» **Ausgewählter Auszug**:
---

Klaar: Übergabe mit fackeltragenden Soldaten

Schon im Januar 1990 berichten die Brandenburgischen Neuesten Nachrichten (BNN), wie die PNN damals hießen, von dem Iserlohner Glockenspiel und der dortigen Idee, das Geläut im Falle der Wiedervereinigung in Potsdam aufzustellen. Nach diversen vorherigen Kontakten nach Potsdam schreibt Klaar am 9. November 1990 einen Brief an Gramlich, in dem er von einem Gespräch mit Kulturstadträtin Saskia Hüneke (damals Neues Forum) berichtet. Er, so Klaar, habe dabei vorgeschlagen, die Übergabe des Glockenspiels von Soldaten mit Fackeln einrahmen zu lassen. Hüneke sei diesem Vorschlag entgegengetreten, in Potsdam als Stadt des Friedens werde eine Bundeswehrbeteiligung nicht gewünscht. Daraufhin fragt Klaar in seinem Brief an Gramlich, ob die Stadt das Glockenspiel von den Fallschirmjägern übergeben bekommen wolle oder ob man eine schlichte Übergabe ohne Soldaten bevorzuge.

---

Quelldaten
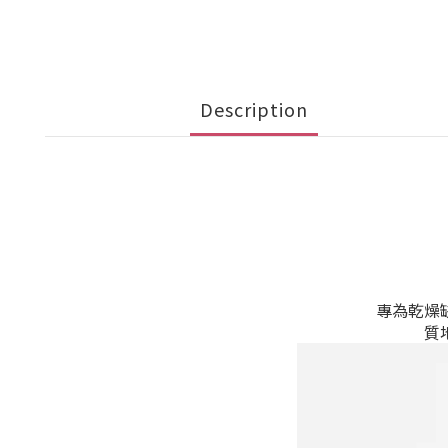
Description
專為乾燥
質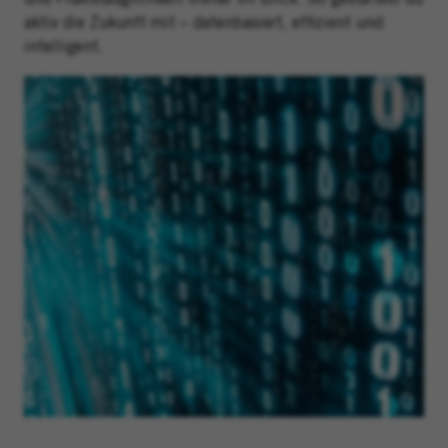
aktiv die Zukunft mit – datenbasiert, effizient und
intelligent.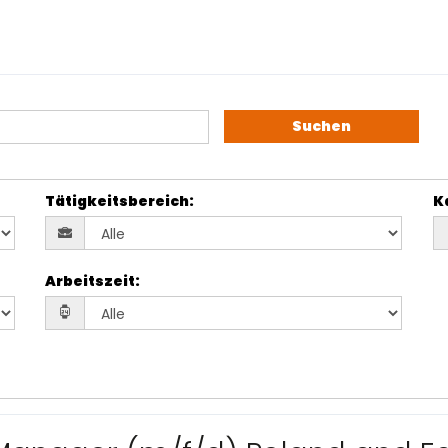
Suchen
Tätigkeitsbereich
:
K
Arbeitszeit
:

---

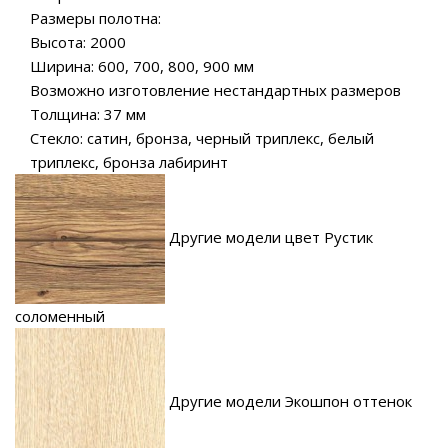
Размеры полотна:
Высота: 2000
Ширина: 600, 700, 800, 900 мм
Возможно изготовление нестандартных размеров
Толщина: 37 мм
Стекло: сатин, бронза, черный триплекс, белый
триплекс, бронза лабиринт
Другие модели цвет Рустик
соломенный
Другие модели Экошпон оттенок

---

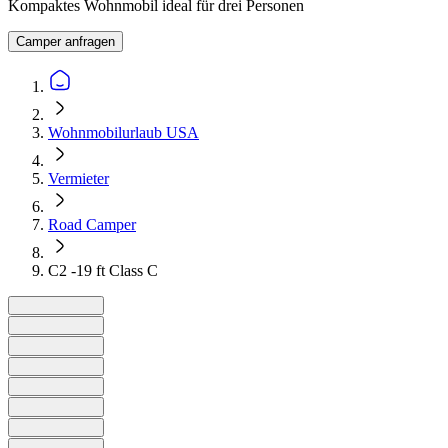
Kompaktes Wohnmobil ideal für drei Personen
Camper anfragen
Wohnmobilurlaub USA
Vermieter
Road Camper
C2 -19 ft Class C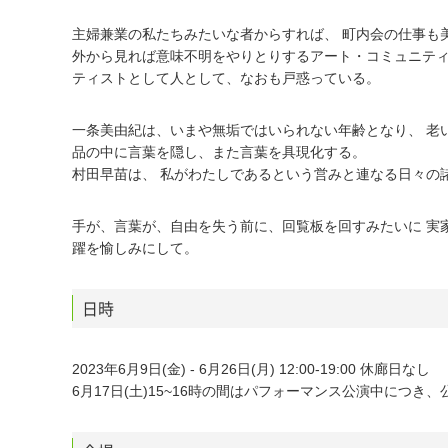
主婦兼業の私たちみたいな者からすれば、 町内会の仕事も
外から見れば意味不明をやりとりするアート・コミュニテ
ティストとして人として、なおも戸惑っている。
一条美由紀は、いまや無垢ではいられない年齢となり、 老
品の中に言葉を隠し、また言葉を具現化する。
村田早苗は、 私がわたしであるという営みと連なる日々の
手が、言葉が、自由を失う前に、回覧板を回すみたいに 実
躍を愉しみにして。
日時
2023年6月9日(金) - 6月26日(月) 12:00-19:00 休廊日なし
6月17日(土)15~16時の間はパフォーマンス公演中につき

---

» **Zu erledigende Aufgabe**:
Schreibe den Text über die geplante Übergabe des Iserlohner Glockenspiels an Potsdam im Anschluss an seinen letzten Satz weiter.

» **Schriftliche Antwort**:
Deutschlandkarte von 1937 abgeschliffen

Hierauf antwortet Gramlich mit jenem Schreiben vom 23. November, in dem er sich um mögliche Missverständnisse sorgt. Gramlich verweist in seinem Brief auf ein vorangegangenes Treffen Klaars mit dem Vorsitzenden des Potsdamer Kulturausschusses Horst Prietz (CDU). In der Unterredung am Kölner Hauptbahnhof hatten beide verabredet, dass die Deutschlandkarte in den Grenzen von 1937, die sich auf einer der nach Potsdam zu überführenden Glocken befindet, abgeschliffen werden soll. Ebenso wolle man auf weiteren Glocken die Inschriften „Königsberg“, „Breslau“, „Schlesien“, „Stettin“, „Pommern“ und „Ostpreußen“ beseitigen, was daraufhin noch vor der Überführung nach Potsdam in einer niederländischen Gießerei geschieht. Das Treffen zwischen Prietz und Klaar sei zwar eine inoffizielle Unterredung gewesen, schreibt Juhnke, jedoch hätten ihm gegenüber beide Herren erklärt, dass ohne diese Vereinbarung über das Beschleifen der Glocken die Aufstellung des Geläuts in Potsdam nicht stattgefunden hätte.

Das umstrittene Glockenspiel sollte auch für den Wiederaufbau der Garnisonkirche werben.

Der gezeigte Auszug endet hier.